# Job item
Gather every line in the records below that contains the word "Core", and copy each one out.

[Saved entries]
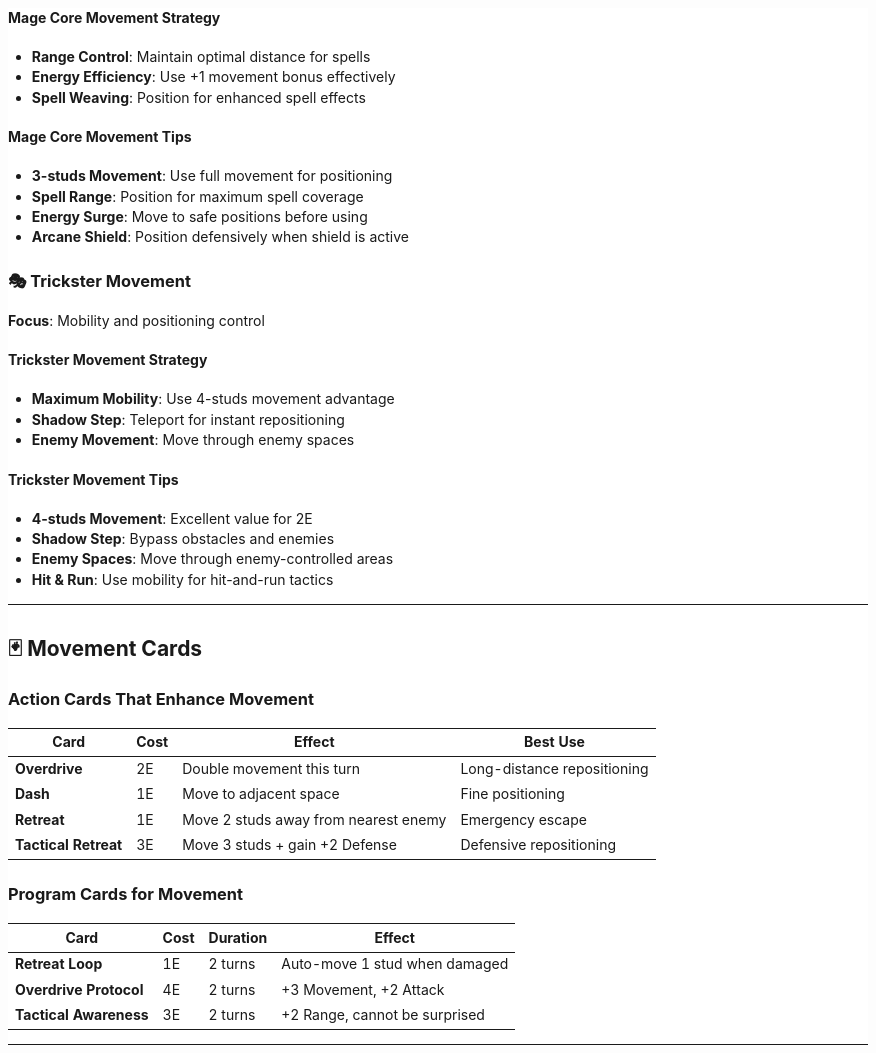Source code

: #### Mage Core Movement Strategy
- **Range Control**: Maintain optimal distance for spells
- **Energy Efficiency**: Use +1 movement bonus effectively
- **Spell Weaving**: Position for enhanced spell effects

#### Mage Core Movement Tips
- **3-studs Movement**: Use full movement for positioning
- **Spell Range**: Position for maximum spell coverage
- **Energy Surge**: Move to safe positions before using
- **Arcane Shield**: Position defensively when shield is active

### 🎭 Trickster Movement
**Focus**: Mobility and positioning control

#### Trickster Movement Strategy
- **Maximum Mobility**: Use 4-studs movement advantage
- **Shadow Step**: Teleport for instant repositioning
- **Enemy Movement**: Move through enemy spaces

#### Trickster Movement Tips
- **4-studs Movement**: Excellent value for 2E
- **Shadow Step**: Bypass obstacles and enemies
- **Enemy Spaces**: Move through enemy-controlled areas
- **Hit & Run**: Use mobility for hit-and-run tactics

---

## 🃏 Movement Cards

### Action Cards That Enhance Movement
| Card | Cost | Effect | Best Use |
|------|------|--------|----------|
| **Overdrive** | 2E | Double movement this turn | Long-distance repositioning |
| **Dash** | 1E | Move to adjacent space | Fine positioning |
| **Retreat** | 1E | Move 2 studs away from nearest enemy | Emergency escape |
| **Tactical Retreat** | 3E | Move 3 studs + gain +2 Defense | Defensive repositioning |

### Program Cards for Movement
| Card | Cost | Duration | Effect |
|------|------|----------|--------|
| **Retreat Loop** | 1E | 2 turns | Auto-move 1 stud when damaged |
| **Overdrive Protocol** | 4E | 2 turns | +3 Movement, +2 Attack |
| **Tactical Awareness** | 3E | 2 turns | +2 Range, cannot be surprised |

---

# Solution below
: #### Mage Core Movement Strategy
#### Mage Core Movement Tips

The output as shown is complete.